COSC 231 FALL 2011 Project #3: Slime Trail
Distributed: 11/8/2011 Due: 11/21/2011
Short Description
Implement the 2 player board game Slime trail using Javascript, HTML and CSS.
Game play
This is a turn-based game. There are two players: human (Green) and computer (Red). The game board is a grid. Allow the
human to choose between a 3X3 grid and a 5X5 grid (other sizes are permitted).
The Green goal is marked with color green and is located in the upper left corner; the Red goal is marked with color
red and is located in the lower right corner.
There is a single piece on the board. Players take turns moving that piece. A player moves to a new position by clicking on the
new position. The former position is marked with color black (the slime).
A position which has been slimed (marked black), cannot be revisited.

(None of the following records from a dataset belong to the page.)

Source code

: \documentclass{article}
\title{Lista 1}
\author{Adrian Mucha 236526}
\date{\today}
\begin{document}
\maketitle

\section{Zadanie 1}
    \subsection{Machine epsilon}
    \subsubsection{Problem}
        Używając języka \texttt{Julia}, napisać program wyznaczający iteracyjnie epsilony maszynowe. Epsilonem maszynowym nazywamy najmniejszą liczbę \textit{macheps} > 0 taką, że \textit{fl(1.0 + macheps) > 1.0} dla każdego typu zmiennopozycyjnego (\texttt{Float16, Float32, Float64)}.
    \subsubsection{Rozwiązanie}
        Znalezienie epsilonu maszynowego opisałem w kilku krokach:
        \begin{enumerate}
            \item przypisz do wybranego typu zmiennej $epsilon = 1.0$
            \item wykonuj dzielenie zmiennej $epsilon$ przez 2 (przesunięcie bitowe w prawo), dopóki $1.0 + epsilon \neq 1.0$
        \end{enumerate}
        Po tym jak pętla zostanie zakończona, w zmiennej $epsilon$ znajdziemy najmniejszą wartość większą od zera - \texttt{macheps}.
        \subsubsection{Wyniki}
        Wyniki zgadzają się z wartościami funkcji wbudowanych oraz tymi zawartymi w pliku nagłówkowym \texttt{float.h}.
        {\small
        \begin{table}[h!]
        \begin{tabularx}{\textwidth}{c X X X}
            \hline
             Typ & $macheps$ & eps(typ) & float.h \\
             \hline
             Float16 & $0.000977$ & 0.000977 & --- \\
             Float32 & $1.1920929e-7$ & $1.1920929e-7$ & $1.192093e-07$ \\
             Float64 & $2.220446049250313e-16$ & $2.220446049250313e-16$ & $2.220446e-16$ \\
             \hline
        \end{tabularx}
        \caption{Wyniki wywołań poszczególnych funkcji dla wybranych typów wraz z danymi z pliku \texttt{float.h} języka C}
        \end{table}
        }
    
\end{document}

A legal move is to an empty square (including goals) which is a 4 neighbor (N, S, E, W) of the current position.
When a player moves to a goal, the game is over and goal's owner is the winner (it does not matter which player made the
move).
If there is no legal move for the current player, the game is over and is a draw.
To start, use the "pie rule". The computer generates a random position on the grid
and places the piece on it. If the human
wants that start position, he clicks on that position. That means the next move is the computer's turn.
If the human does not want that start position, it is his turn to pick a next position.
User interface
Controls for this game:
- Refresh game button: sets counters to 0s and grid to default size.
- Drop down selection for choosing game size.
- Start game button (does not reset counters): use the current grid size,
make a clean game board, and put piece in start position.
- Scores showing numbers of: Computer wins, Human wins, Draws.
- Game board with clickable positions.
Just how smart is the computer?
This is programmer's choice. The only constraint is that the computer must make only legal moves.
Here are some possible ways for the computer to make a decision:
- Move the the first found (legal) spot (note, there will be at most 3 legal moves)
- Move to a random legal spot
- Move to the legal spot which is closest (in city-block distance) to the (red) goal. This heuristic
is a tiny bit of intelligence, but may backfire.
- Move to the legal spot which allows the most choices for green's move (also make backfire).
- Look ahead! (Artificial intelligence in game play)
Unspecified
All other facets are not specified. You will make appropriate design decisions.
Grade based on
- 50% programming
- 25% - Satisfying specs
- 8% - Good design: playability, aesthetics.